There is a risk that the new code was also of poor quality, despite having defined the quality reference frame and having redefined the manufacturing processes. To mitigate this risk, we will include code audits that raise non-conformities as soon as possible and suggestions for improvement in the code.

It is very frustrating to see legacy code being recovered, and new code has still bad quality. Above all, it is frustrating for people who are overexerting themselves with legacy code.

Another aspect to maintain is the culture of quality. To facilitate this, it helps to keep the team stable, without too much staff turnover. After all, culture is formed, defined and maintained by the people on the team. If you do not have a low staff turnover, then you will have to spend more time so that the new people know and sponsor our culture.

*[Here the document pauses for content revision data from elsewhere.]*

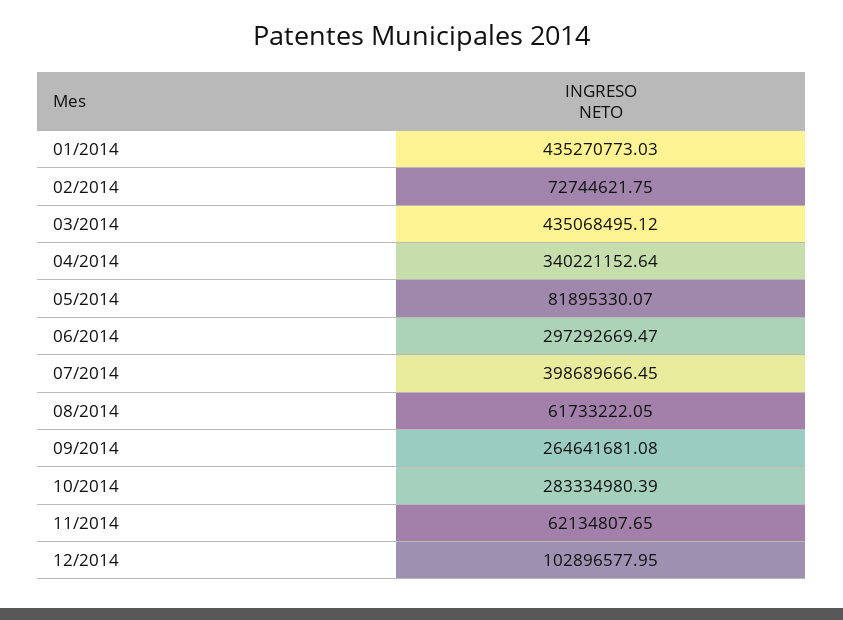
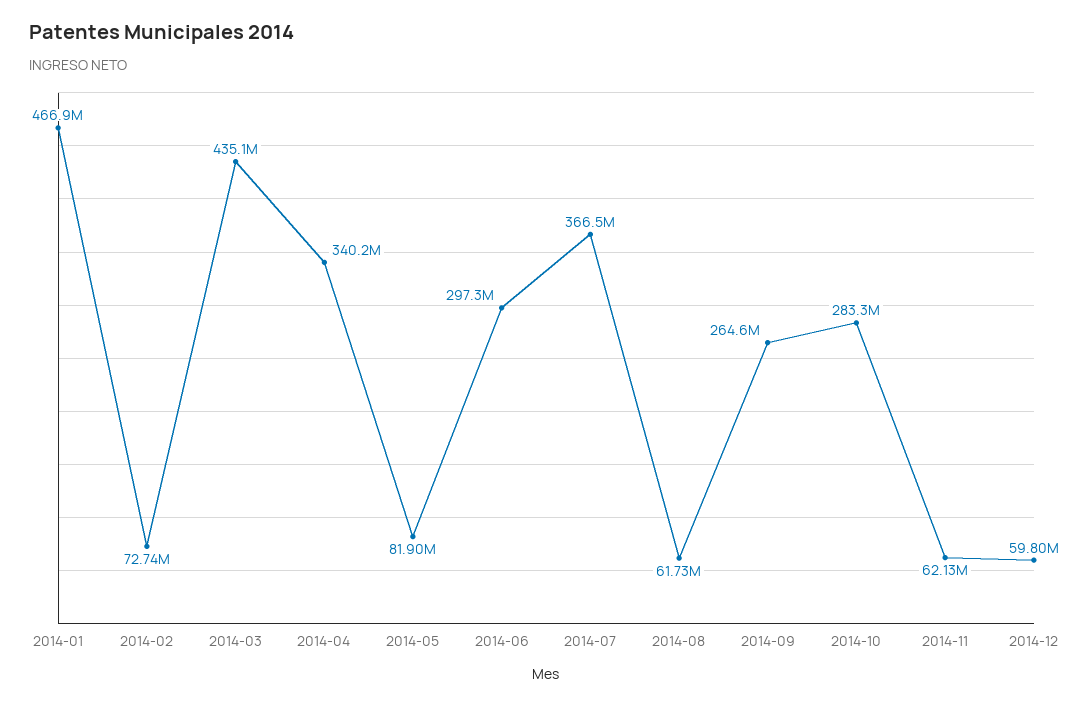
  {
-   "01/2014": 435270773.03,
+   "01/2014": 466900000,
    "02/2014": 72744621.75,
    "03/2014": 435068495.12,
    "04/2014": 340221152.64,
    "05/2014": 81895330.07,
    "06/2014": 297292669.47,
-   "07/2014": 398689666.45,
+   "07/2014": 366500000,
    "08/2014": 61733222.05,
    "09/2014": 264641681.08,
    "10/2014": 283334980.39,
    "11/2014": 62134807.65,
-   "12/2014": 102896577.95
+   "12/2014": 59800000
  }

Quality must be derived from the manufacturing process. Its production phases, the assets generated, the roles and competencies identified within the team inevitably lead you to manufacture a quality product. Once this is established the quality will be maintained. The team will pick up pace and follow this manufacturing process in each version of the product. In addition, you will have constant positive feedback because Operations will hardly report product bugs. Now they will be sure that what they manufacture has quality.

However, the company has to think carefully if it really wants to achieve good quality. Now it will no longer be worth giving more weight to delivery times or increasing profit to the detriment of quality. The team will not know how to manufacture otherwise unless another manufacturing process is redefined to achieve this new goal. And following this new process will take time. Some people on the team will even refuse to work in this way.